◆ **AIM OF THE EXERCISE**: Copy word for word the lines of the items below, from the line containing "common name: Blishøne" through the line containing "family: Cyperaceae", including both of those lines.

+++ TASK MATERIAL +++

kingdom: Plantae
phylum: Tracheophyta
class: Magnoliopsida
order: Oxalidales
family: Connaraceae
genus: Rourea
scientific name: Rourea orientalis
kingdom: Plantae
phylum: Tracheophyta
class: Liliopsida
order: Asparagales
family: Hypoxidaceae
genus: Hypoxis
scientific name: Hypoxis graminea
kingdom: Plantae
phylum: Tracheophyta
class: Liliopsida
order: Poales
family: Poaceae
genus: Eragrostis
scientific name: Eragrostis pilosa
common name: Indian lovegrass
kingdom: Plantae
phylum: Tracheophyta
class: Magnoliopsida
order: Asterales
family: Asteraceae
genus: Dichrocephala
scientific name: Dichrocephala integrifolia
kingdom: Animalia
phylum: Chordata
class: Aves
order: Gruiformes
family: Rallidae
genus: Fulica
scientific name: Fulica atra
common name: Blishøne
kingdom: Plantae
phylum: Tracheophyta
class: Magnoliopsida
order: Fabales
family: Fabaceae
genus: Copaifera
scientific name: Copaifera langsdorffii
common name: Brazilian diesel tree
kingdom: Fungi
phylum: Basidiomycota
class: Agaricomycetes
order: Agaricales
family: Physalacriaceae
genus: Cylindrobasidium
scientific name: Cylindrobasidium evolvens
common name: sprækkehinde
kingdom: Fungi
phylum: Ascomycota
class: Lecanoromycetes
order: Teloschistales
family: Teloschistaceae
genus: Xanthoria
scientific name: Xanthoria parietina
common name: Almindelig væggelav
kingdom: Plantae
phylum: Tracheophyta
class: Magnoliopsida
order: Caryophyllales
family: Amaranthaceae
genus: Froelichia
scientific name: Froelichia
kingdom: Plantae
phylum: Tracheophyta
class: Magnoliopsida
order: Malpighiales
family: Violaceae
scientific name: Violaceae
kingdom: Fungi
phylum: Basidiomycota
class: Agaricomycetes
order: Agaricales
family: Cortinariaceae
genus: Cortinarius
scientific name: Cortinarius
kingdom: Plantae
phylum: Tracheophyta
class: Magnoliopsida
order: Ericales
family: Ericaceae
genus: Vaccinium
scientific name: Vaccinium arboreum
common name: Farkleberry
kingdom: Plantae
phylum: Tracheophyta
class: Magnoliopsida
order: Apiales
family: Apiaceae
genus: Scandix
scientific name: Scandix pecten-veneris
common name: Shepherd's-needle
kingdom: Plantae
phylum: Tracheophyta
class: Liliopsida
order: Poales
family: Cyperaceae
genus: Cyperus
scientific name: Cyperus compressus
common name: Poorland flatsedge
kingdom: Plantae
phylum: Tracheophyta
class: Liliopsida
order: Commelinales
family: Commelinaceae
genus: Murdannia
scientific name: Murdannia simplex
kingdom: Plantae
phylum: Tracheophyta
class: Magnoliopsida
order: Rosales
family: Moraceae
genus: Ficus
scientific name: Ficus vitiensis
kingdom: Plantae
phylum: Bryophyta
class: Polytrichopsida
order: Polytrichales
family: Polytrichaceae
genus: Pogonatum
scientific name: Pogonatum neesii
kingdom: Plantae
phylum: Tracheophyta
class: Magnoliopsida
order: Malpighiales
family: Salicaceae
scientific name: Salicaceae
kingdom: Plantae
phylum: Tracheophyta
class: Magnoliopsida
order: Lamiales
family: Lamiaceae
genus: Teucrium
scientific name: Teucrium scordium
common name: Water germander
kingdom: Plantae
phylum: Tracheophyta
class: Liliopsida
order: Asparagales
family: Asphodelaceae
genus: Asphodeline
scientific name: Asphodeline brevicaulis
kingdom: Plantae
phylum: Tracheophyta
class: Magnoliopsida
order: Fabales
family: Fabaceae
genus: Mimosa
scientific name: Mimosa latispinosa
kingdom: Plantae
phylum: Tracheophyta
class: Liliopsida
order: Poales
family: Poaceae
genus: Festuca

+++

◆ **FINAL RESULT**:
common name: Blishøne
kingdom: Plantae
phylum: Tracheophyta
class: Magnoliopsida
order: Fabales
family: Fabaceae
genus: Copaifera
scientific name: Copaifera langsdorffii
common name: Brazilian diesel tree
kingdom: Fungi
phylum: Basidiomycota
class: Agaricomycetes
order: Agaricales
family: Physalacriaceae
genus: Cylindrobasidium
scientific name: Cylindrobasidium evolvens
common name: sprækkehinde
kingdom: Fungi
phylum: Ascomycota
class: Lecanoromycetes
order: Teloschistales
family: Teloschistaceae
genus: Xanthoria
scientific name: Xanthoria parietina
common name: Almindelig væggelav
kingdom: Plantae
phylum: Tracheophyta
class: Magnoliopsida
order: Caryophyllales
family: Amaranthaceae
genus: Froelichia
scientific name: Froelichia
kingdom: Plantae
phylum: Tracheophyta
class: Magnoliopsida
order: Malpighiales
family: Violaceae
scientific name: Violaceae
kingdom: Fungi
phylum: Basidiomycota
class: Agaricomycetes
order: Agaricales
family: Cortinariaceae
genus: Cortinarius
scientific name: Cortinarius
kingdom: Plantae
phylum: Tracheophyta
class: Magnoliopsida
order: Ericales
family: Ericaceae
genus: Vaccinium
scientific name: Vaccinium arboreum
common name: Farkleberry
kingdom: Plantae
phylum: Tracheophyta
class: Magnoliopsida
order: Apiales
family: Apiaceae
genus: Scandix
scientific name: Scandix pecten-veneris
common name: Shepherd's-needle
kingdom: Plantae
phylum: Tracheophyta
class: Liliopsida
order: Poales
family: Cyperaceae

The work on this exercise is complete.